廃棄されるはずだった5着の服が、ウェディングドレスになるまで。
ドレスの仕立て屋・リメイク作家のタケチヒロミです。
先日書いた「ドレスは環境問題に貢献できるか?」という記事を公式マガジンに載せていただいたみたいで、とっても嬉しいです。
今日はその「エシカル・ウェディングドレス」の創作のドラマについて。
廃棄される予定だった5着の服が、エシカルなウェディングドレスになるまでの工程です。完成品を見ただけではわからない手順や、リメイクの発想法なども書いてみます。
破棄される5着の服がウェディングドレスになるまで
今回このドレスは、リメイクコンテストに応募する作品として制作しました。
普段の繊細なウェディングドレスやヴィンテージドレスのリメイクとは異なり、かなり大胆な「作品」志向の強いものだったので、自由で楽しかった〜。思わず歌いながら作っています。音痴なので音はなし(笑)
atelier HIKITSUGI「リメイクコンテスト」
「エシカル・ウェディングドレス」は、昨年開催されたatelier HIKITSUGI「リメイクコンテスト」に応募し、最優秀賞を頂いた作品です。
こちらのリメイクコンテストは、材料の服をピックアップする東京でのイベントへの出席が参加条件でした。ところが東京行きの旅が、まさかの台風到来で中止に…。
別日には行けなかったので、スタッフの方に5着のセレクトをお願いいたしました。リクエストは、白と生成りだけで5着。
そう、最初からウェディングドレスを作るつもりで。
デザインは届いたものを見て決める作戦
リメイクのデザインは、届いたものを見てから考えるつもりでした。最初からウェディングドレスを作るつもりではいましたが、どんなものが届くかはわからない。本当にドレスとして成立するのか不安はありましたが、きっと何とでもなるだろうし、なんだかサプライズプレゼントみたいでワクワクしました。
じゃ〜ん。

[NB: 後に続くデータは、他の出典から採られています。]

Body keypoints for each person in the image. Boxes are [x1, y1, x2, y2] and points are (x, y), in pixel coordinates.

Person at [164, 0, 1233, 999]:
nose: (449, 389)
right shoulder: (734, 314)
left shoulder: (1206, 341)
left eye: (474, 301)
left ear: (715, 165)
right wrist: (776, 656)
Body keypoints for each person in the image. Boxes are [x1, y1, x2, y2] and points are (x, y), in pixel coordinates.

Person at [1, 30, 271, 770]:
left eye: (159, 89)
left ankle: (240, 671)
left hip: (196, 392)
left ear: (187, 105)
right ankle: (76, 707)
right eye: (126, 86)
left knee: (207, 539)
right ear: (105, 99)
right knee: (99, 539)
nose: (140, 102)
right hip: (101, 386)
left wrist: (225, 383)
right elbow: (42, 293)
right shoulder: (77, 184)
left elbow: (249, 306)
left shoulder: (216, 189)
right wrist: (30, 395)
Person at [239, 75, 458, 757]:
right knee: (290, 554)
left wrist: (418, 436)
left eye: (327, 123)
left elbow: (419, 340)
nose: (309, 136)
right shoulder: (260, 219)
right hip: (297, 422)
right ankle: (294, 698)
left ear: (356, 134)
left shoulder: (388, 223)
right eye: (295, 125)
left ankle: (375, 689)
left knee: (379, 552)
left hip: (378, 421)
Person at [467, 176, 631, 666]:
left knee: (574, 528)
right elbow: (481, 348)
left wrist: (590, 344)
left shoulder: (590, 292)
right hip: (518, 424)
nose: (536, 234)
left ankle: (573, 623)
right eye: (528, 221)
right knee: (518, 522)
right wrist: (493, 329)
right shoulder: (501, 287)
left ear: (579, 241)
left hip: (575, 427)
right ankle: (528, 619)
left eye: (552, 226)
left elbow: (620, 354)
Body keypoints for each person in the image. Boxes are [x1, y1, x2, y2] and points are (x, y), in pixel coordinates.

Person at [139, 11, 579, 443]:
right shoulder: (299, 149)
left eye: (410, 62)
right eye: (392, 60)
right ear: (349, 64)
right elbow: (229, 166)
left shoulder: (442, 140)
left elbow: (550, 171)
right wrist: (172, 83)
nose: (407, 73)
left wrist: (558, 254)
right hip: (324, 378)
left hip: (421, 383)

入っていたのはこの5着。(と、4メートルの裏地)
そしてこちらは、サイドが開いていてヒモで結べるようになっているワンピース。これを見た瞬間、ヨシっ!と思いました。
だってコレ、かなり面白く使えそうじゃないですか?ムフフ。
服と会話する
「ワタシハネ、ソデニナリタイノ」
囁くような声がしました。
え?誰か何か言った?
あら、あなたでしたか。
そうね、身頃丸ごとボリューミーなお袖にするとかっこいいかも。しかもアシメントリーな感じに。
こういうことでしょ?
そんな感じで、服と話しをしてデザインを決めています。はい、ただのヤバい奴です。
そういえば、コンテスト後のインスタライブで、「デザインはどうやって思いついたんですか」という質問がありました。あたりさわりなく「服をよく観察して…」みたいなことを言ったかと思います。でも本当は、服とがっつり会話をしていたのです。やば。
「服と会話する」なんてインスタライブ で言おうものなら、全速力で引かれるのは目に見えていますからね。それは言わないでおきました。大人ですから。
でもきっと服にも「こうなりたい」みたいなものがあるんじゃないかなあ。その服の良いところ、面白いところを見つけてあげて、別の使い方を考えるのもリメイクの楽しいところ。
先述のワンピースは、オーバースカートとして履かせてみましたよ。
このワンピースを、
↓
履かせてみました。
「えっ私、スカートになっちゃうの?」って、服も驚いただろうなぁ。「まぁでもスカートとしての人生(服生)もアリかもね」って言ってそうにも見えます。
トップスを袖にしてみたり、シャツをスカートのフリルにしたり。
このシャツを丸ごとスカートに使っているところ、わかります?
↓そう、ここです。あえてのボタン残し。
アンダースカートに使った4メートルの裏地の裁断後のハギレや、身頃丸ごと袖に使ったトップスの本来の袖部分や、ワンピースのヒモまでも余すところなく。
最後の最後に余った端切れは、コサージュにして胸元に。
残ったのはわずかこれだけ!
やり切った感!
「エシカル」というコンセプトだけではなく、ちゃんとドレスとして「美しい」ということを目指していたので、美しさを評価していただけたことはものすごく嬉しかったです。
でもやっぱり、ドレスは人が着た時に一番輝く。
つゆちゃん結婚おめでとう!
服たちも、きっとよろこんでる。